她把瀟茶給她養的那一天開始,就沒想把瀟茶認回去,她的位置始終是她的小姨,而不是她的親生媽媽。
她為了讓她放心,在爸爸媽媽都離世之後,她寧願自己一個人在外面過年過節,也不會來打擾她們。
楊雁手壓了一下胸口,緩緩平靜的說道:“時安,茶茶明天就要去進組,今天晚上你有空回來吃個飯嗎?”
時安手中的活一頓,轉瞬之間翻看了一下備忘錄,回著楊雁:“抱歉,我這幾天都沒空,茶茶的老闆,姜小姐要訂婚了。”
“她的訂婚禮服,訂婚首飾,鞋子什麼的,都從我這邊走,我這幾天不但要替她服務,我還要帶團隊跟著她走。”
“要不等我回來,回來之後,我們可以去探茶茶的班,在一起吃個飯什麼的!”
楊雁本來聽到她拒絕,心裡略微不高興,但是聽聞是姜小姐要訂婚,所有的東西要從她這裡走,她要服務好姜小姐,她就理解了。
她小姐是她們的貴人,她女兒現在的曝光率皆是因為姜小姐,而且她女兒今年的行程,除了拍電影,商務已經到了5月1號了。
楊雁應了一聲:“可以,等你忙好了之後再打電話給我,到時候我們約一個時間一起去看茶茶。”

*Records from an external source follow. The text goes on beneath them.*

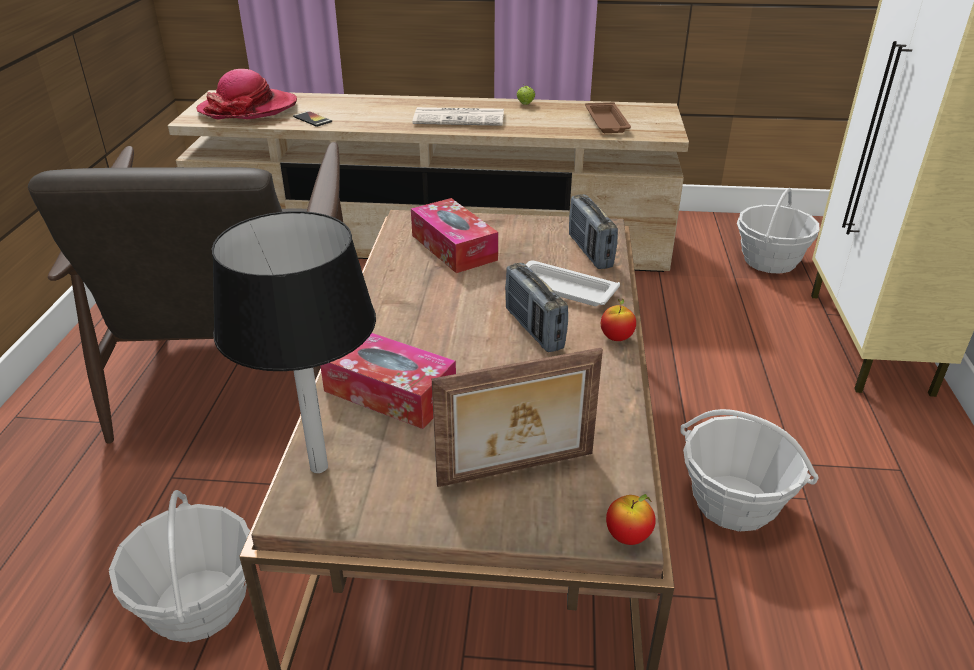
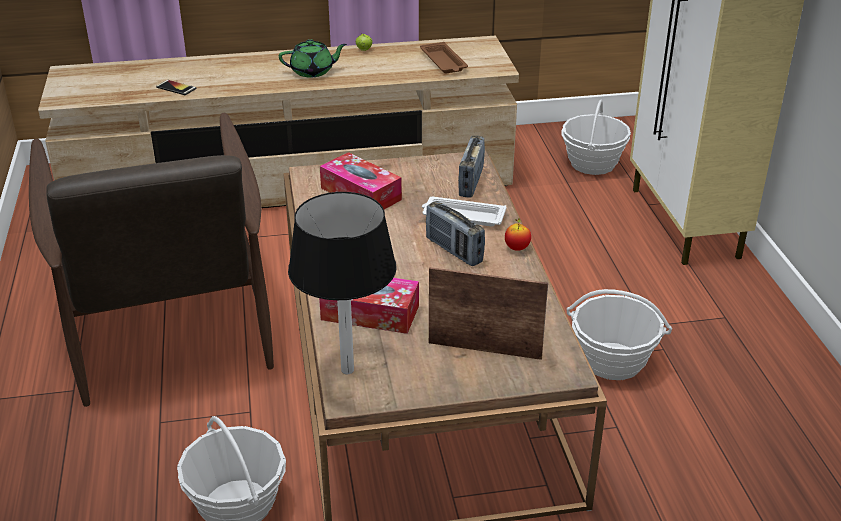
camera: 15 degrees left, 0 degrees up
hat [196,69,297,120] -> none
newspaper [412,107,504,126] -> green teapot [279,39,347,77]
picture frame [432,348,603,487] -> picture frame turned 135 degrees counterclockwise [429,267,548,360]
radio [569,194,618,269] -> radio turned 45 degrees clockwise [458,136,485,198]
apple [606,494,656,545] -> none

“她接的那個電影,要排三個月,目前還有兩個月,兩個月她基本上在劇組。”
時安:“好,我知道了!”
楊雁嗯的一聲:“行,你忙吧,我不打擾你了。”
“楊雁!”時安在她結束通話之前,突然叫了她一聲。
楊雁條件反射道:“我在,你說!”
時安沉吟了一下道:“楊雁,茶茶出工拍電影,你要不想出去旅遊,或者旅遊累了,你可以來我的工作室,幫我的禮服貼貼亮片,做做手工。”

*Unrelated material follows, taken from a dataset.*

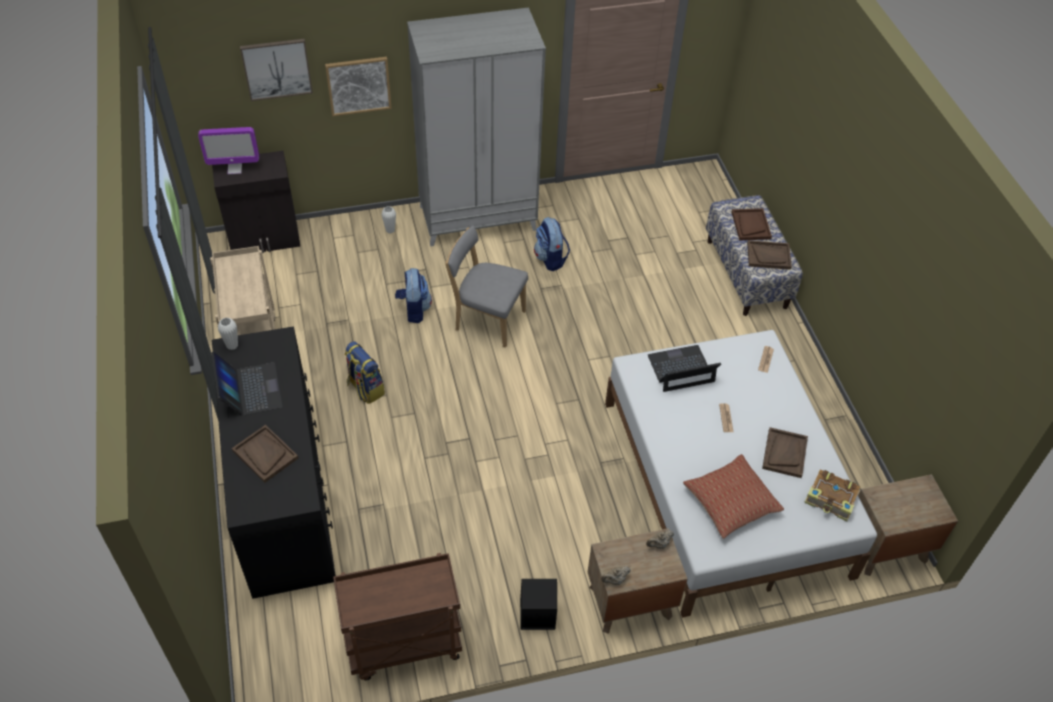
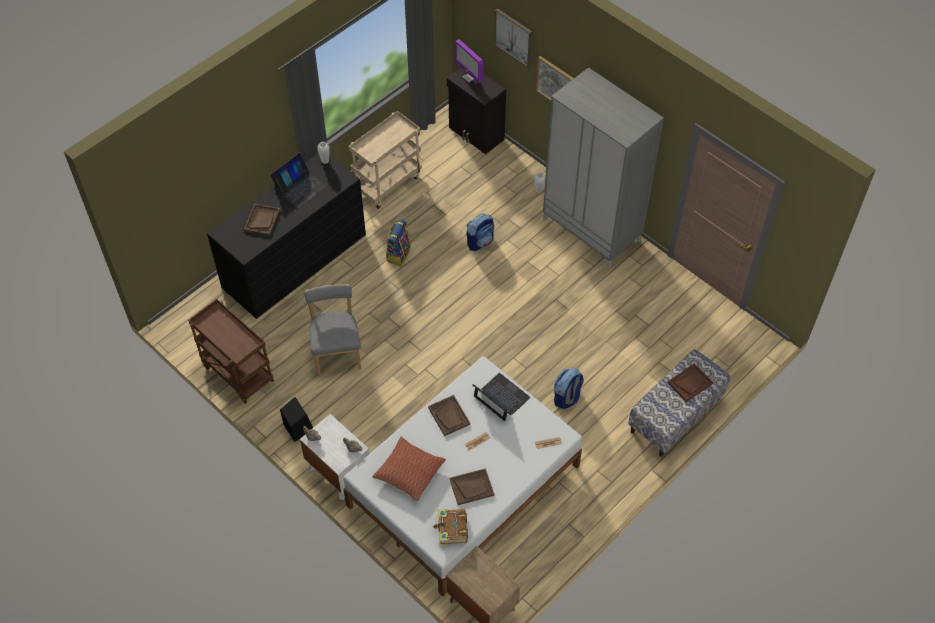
camera: 60 degrees right, 5 degrees up
grey chair [445,226,528,348] -> grey chair moved to [304,284,361,375]
backpack [534,217,570,271] -> backpack moved to [554,367,584,409]
brown nightstand [588,528,687,634] -> white nightstand [300,414,369,500]
brown tray [747,240,792,270] -> brown tray moved to [428,395,470,436]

“你知道的,有很多高定禮服,都是手工縫製,你放心,只要你來,我也不會讓你白乾,只要你做得好,工錢我會給你的。”
楊雁突然間心頭一酸,眼睛澀澀:“我知道了,等我明天送走茶茶,我出去看看雪,看看極光,看看大草原,牛羊馬什麼的,看完之後,我沒事幹,我就去找你。”
“那個……那個,我做茶茶助理的時候,一個小時是150~300之間,我到你那裡當學徒,你管我吃管我喝一個小時給我25就行,我花的不多。”
時安隔著螢幕聲音有些哽咽,右手抵了一下鼻子,擦了一下眼睛:“好,好,到時候你來我這裡,我包吃包喝包住,一個小時給你25。”
“那個……嗯,那個我不跟你說了,我手頭上還有一件活,這件貨別人出席活動等著要,我先把它做完再刷,你你要來的時候,你提前打電話給我,我可以讓人去接你,就這樣,回頭見。”
時安說完掛完電話,彷彿再遲一點,她的眼淚就能決堤,聲音就會哽咽的說不出話一樣。
楊雁亦是如此,20多年了,姐妹之間的逃避,姐妹之間的較勁彷彿在這一刻,全部化為烏有。
破冰而來的親情,讓她們彼此手足無措,生怕電話掛晚了一刻,她們就能哭出聲音來。
一個將近50歲,一個將近40歲的人,兩人相差10來歲,本應該是這世界上最親的親人才對,可是走著走著兩個人就變成了見面不是吵就是爭論的人。
時安在自己的備忘錄上,寫下忙完這段時間,要邀約姐姐吃飯,而不是像以前那樣,寫下要給楊雁打電話!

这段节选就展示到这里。